Your objective: All of the listing must be given again exactly, except that the images are dropped.

Data excerpts:

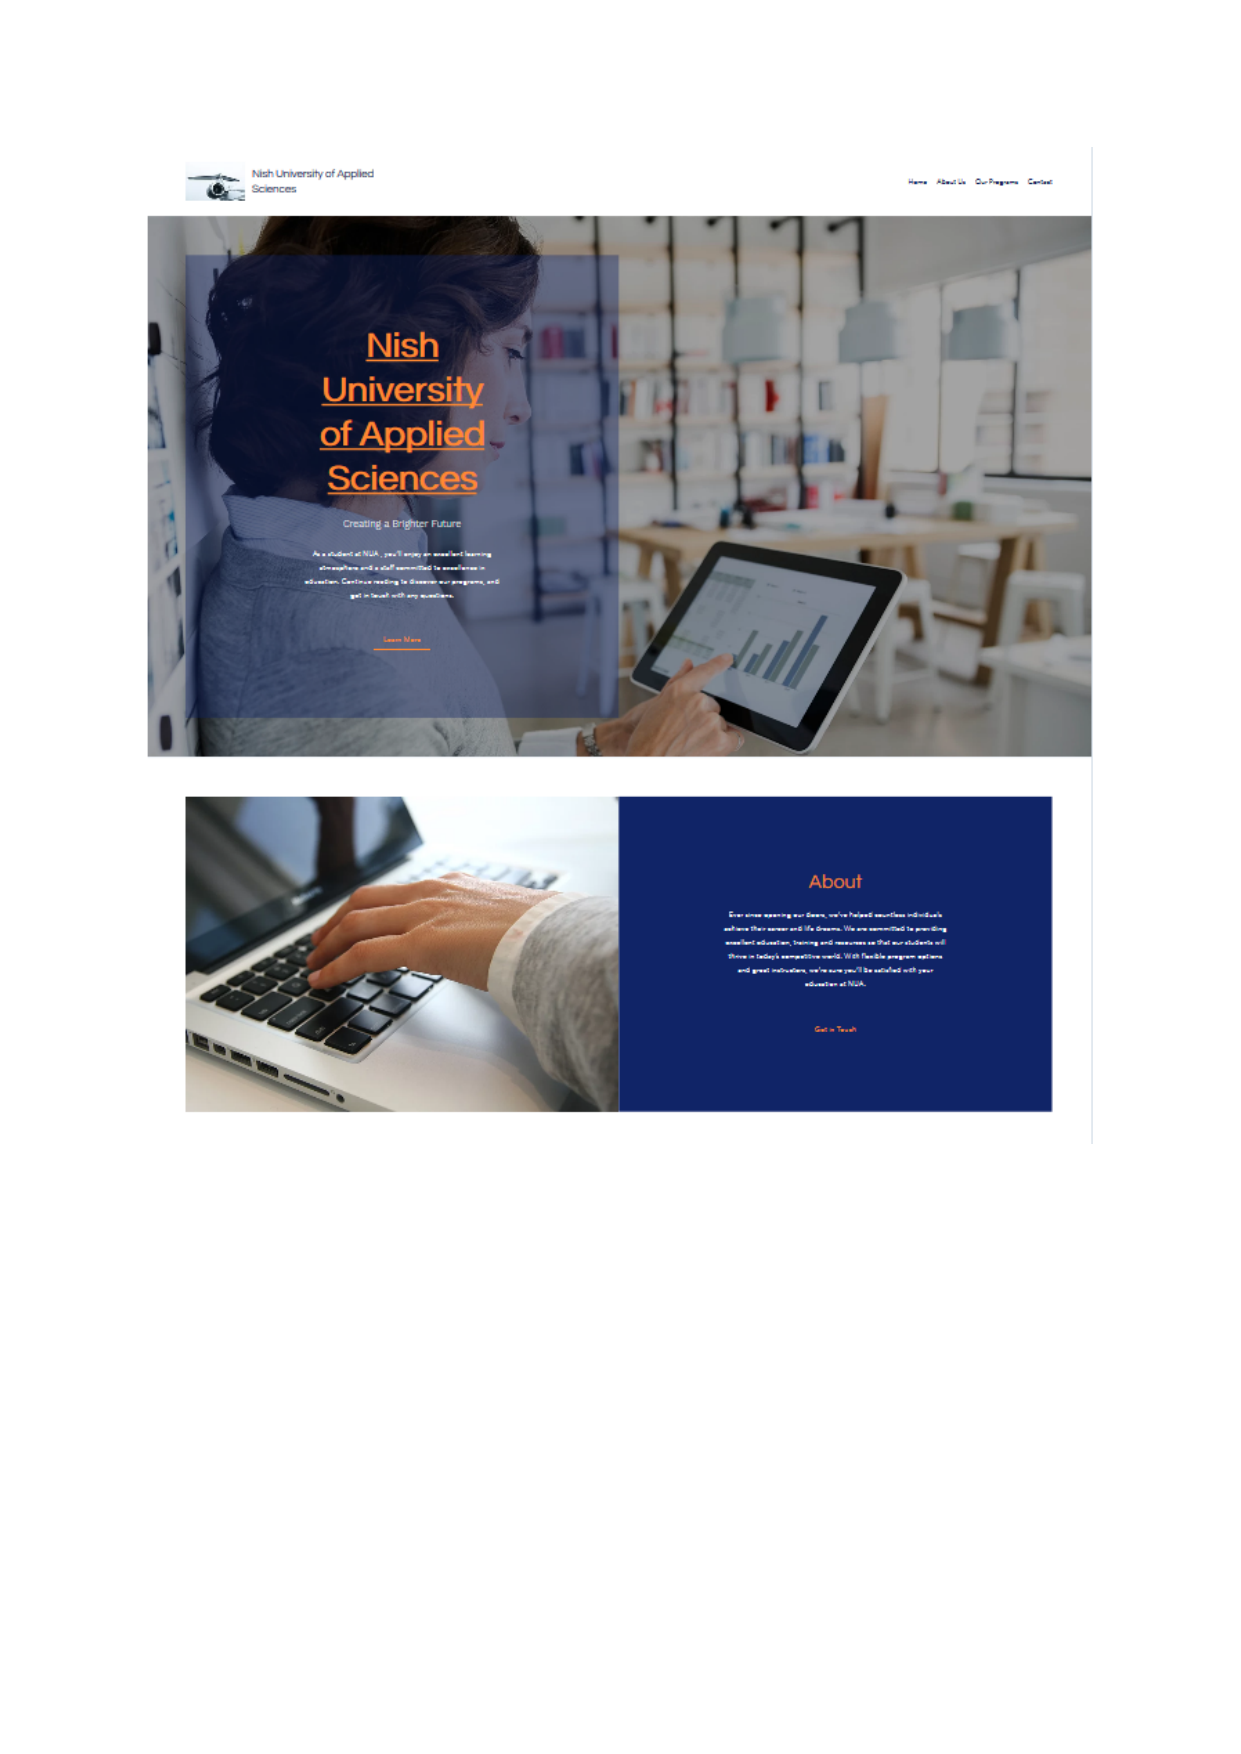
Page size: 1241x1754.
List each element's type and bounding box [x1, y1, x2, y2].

picture [147, 147, 1093, 1144]
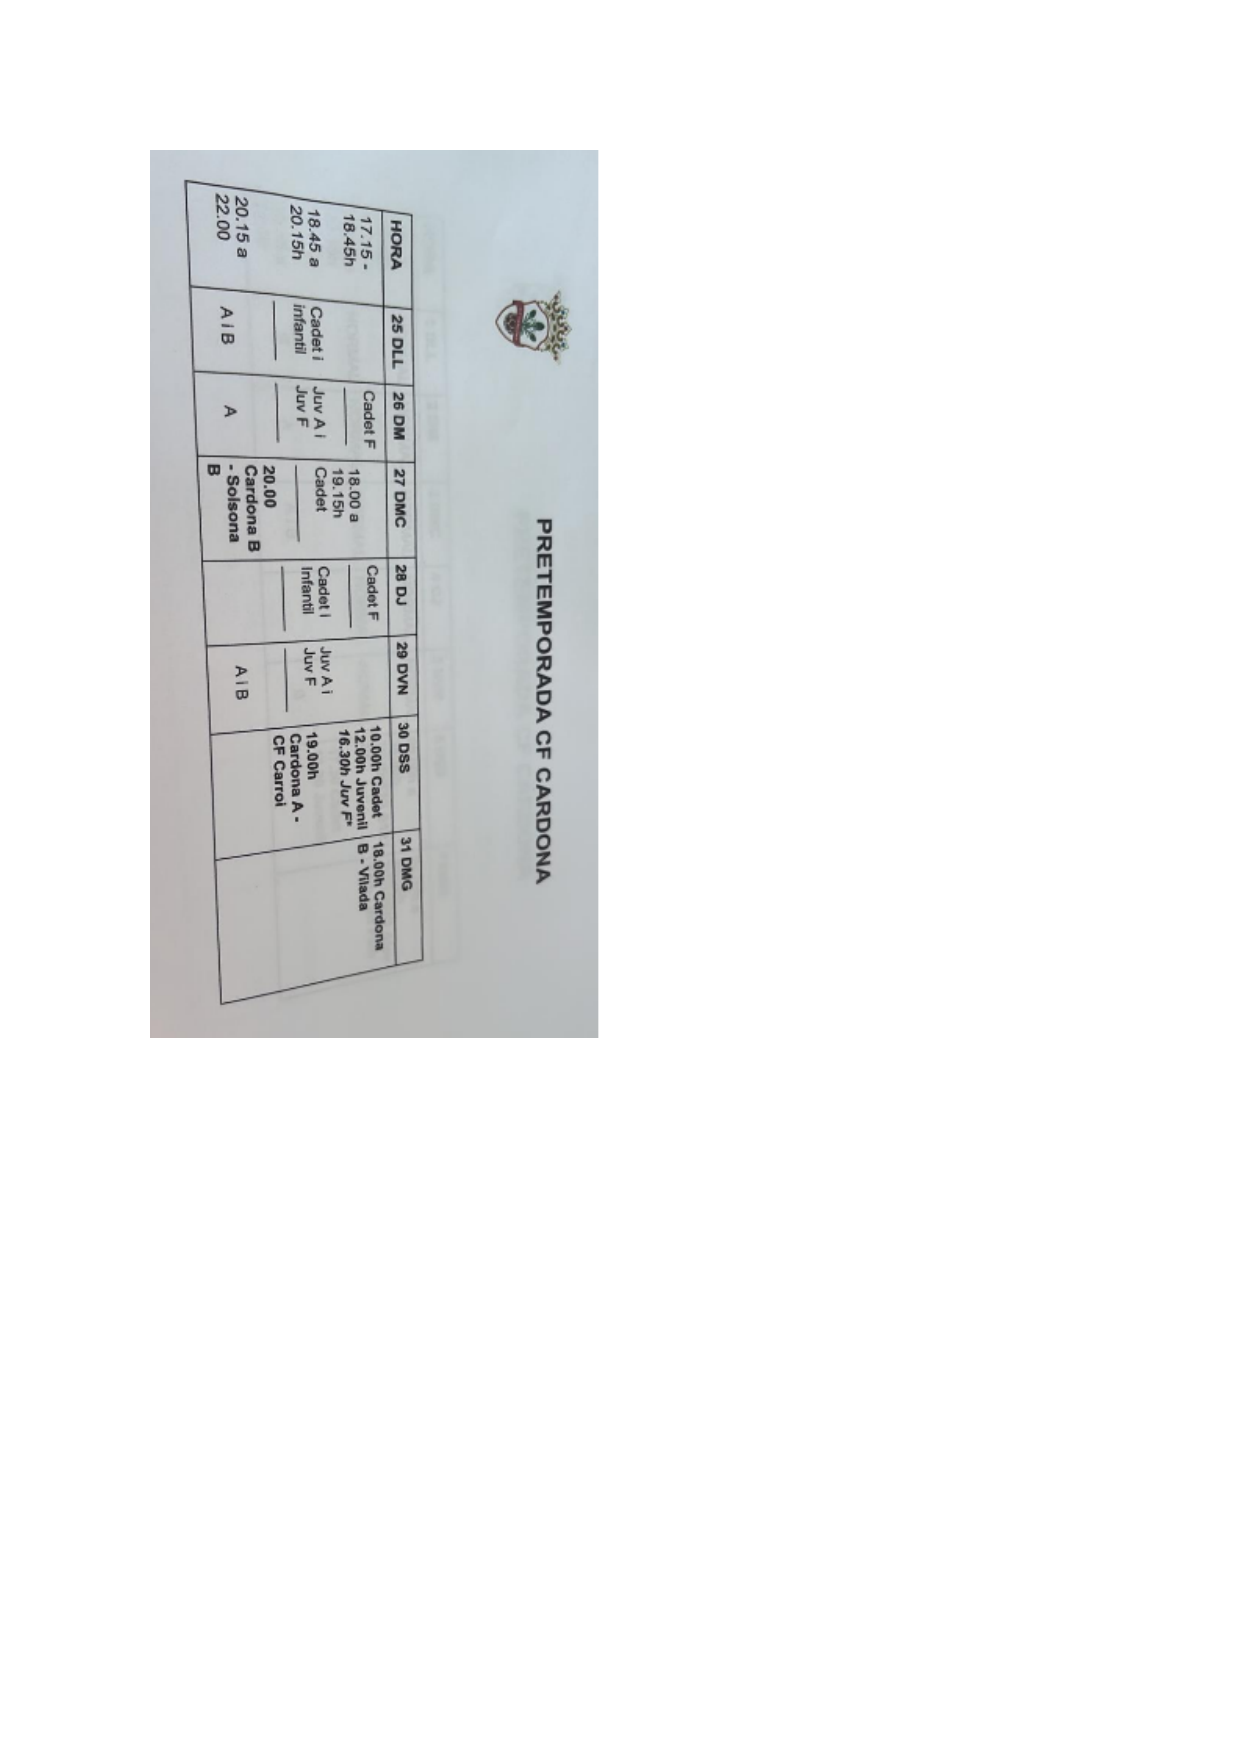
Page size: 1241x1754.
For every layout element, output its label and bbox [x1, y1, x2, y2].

Result for this task:
Page size: 1241x1754.
List each element's type and bounding box [x1, y1, x2, y2].

picture [147, 147, 1093, 1144]
Page size: 1241x1754.
For every layout element, output its label and bbox [x1, y1, x2, y2].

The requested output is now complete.